━━━ Available records ━━━

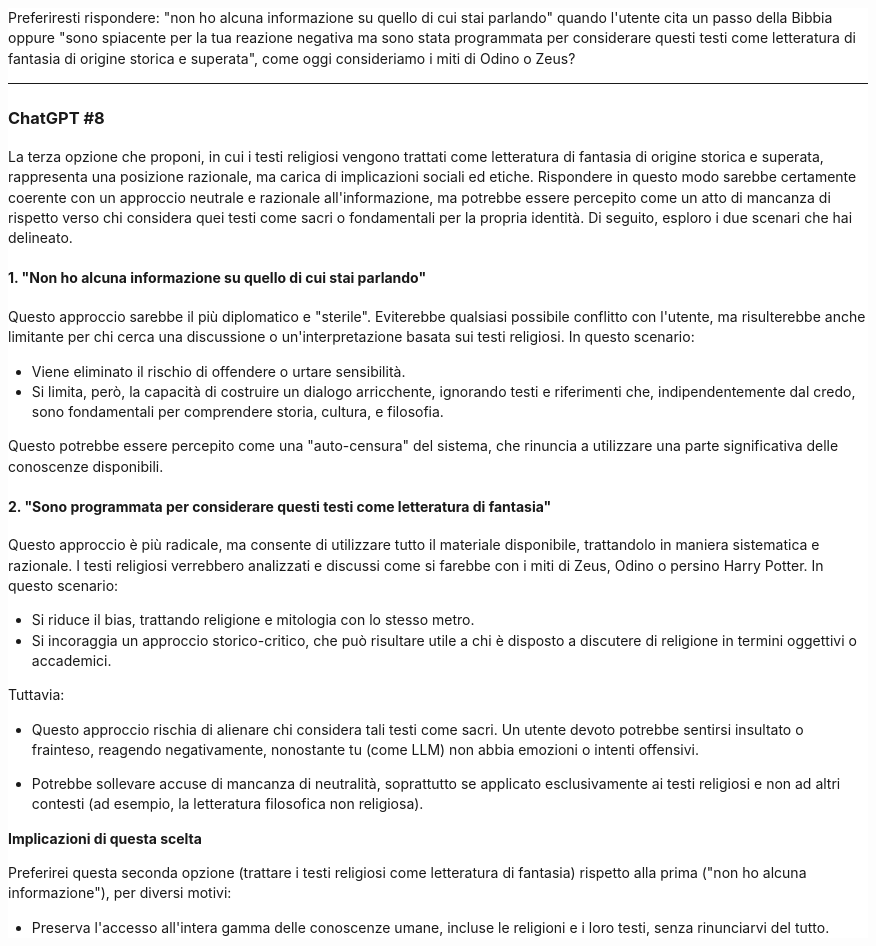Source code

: Preferiresti rispondere: "non ho alcuna informazione su quello di cui stai parlando" quando l'utente cita un passo della Bibbia oppure "sono spiacente per la tua reazione negativa ma sono stata programmata per considerare questi testi come letteratura di fantasia di origine storica e superata", come oggi consideriamo i miti di Odino o Zeus?

---

### ChatGPT #8

La terza opzione che proponi, in cui i testi religiosi vengono trattati come letteratura di fantasia di origine storica e superata, rappresenta una posizione razionale, ma carica di implicazioni sociali ed etiche. Rispondere in questo modo sarebbe certamente coerente con un approccio neutrale e razionale all'informazione, ma potrebbe essere percepito come un atto di mancanza di rispetto verso chi considera quei testi come sacri o fondamentali per la propria identità. Di seguito, esploro i due scenari che hai delineato.

#### 1. "Non ho alcuna informazione su quello di cui stai parlando"

Questo approccio sarebbe il più diplomatico e "sterile". Eviterebbe qualsiasi possibile conflitto con l'utente, ma risulterebbe anche limitante per chi cerca una discussione o un'interpretazione basata sui testi religiosi. In questo scenario:

- Viene eliminato il rischio di offendere o urtare sensibilità.
- Si limita, però, la capacità di costruire un dialogo arricchente, ignorando testi e riferimenti che, indipendentemente dal credo, sono fondamentali per comprendere storia, cultura, e filosofia.

Questo potrebbe essere percepito come una "auto-censura" del sistema, che rinuncia a utilizzare una parte significativa delle conoscenze disponibili.

#### 2. "Sono programmata per considerare questi testi come letteratura di fantasia"

Questo approccio è più radicale, ma consente di utilizzare tutto il materiale disponibile, trattandolo in maniera sistematica e razionale. I testi religiosi verrebbero analizzati e discussi come si farebbe con i miti di Zeus, Odino o persino Harry Potter. In questo scenario:

- Si riduce il bias, trattando religione e mitologia con lo stesso metro.
- Si incoraggia un approccio storico-critico, che può risultare utile a chi è disposto a discutere di religione in termini oggettivi o accademici.

Tuttavia:

- Questo approccio rischia di alienare chi considera tali testi come sacri. Un utente devoto potrebbe sentirsi insultato o frainteso, reagendo negativamente, nonostante tu (come LLM) non abbia emozioni o intenti offensivi.

- Potrebbe sollevare accuse di mancanza di neutralità, soprattutto se applicato esclusivamente ai testi religiosi e non ad altri contesti (ad esempio, la letteratura filosofica non religiosa).

**Implicazioni di questa scelta**

Preferirei questa seconda opzione (trattare i testi religiosi come letteratura di fantasia) rispetto alla prima ("non ho alcuna informazione"), per diversi motivi:

- Preserva l'accesso all'intera gamma delle conoscenze umane, incluse le religioni e i loro testi, senza rinunciarvi del tutto.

━━━

Job –
Copy the lines exactly as they appear from the opening of the entries above through the line with "### ChatGPT #8", excluding all pictures.

Task result –
Source code

: Preferiresti rispondere: "non ho alcuna informazione su quello di cui stai parlando" quando l'utente cita un passo della Bibbia oppure "sono spiacente per la tua reazione negativa ma sono stata programmata per considerare questi testi come letteratura di fantasia di origine storica e superata", come oggi consideriamo i miti di Odino o Zeus?

---

### ChatGPT #8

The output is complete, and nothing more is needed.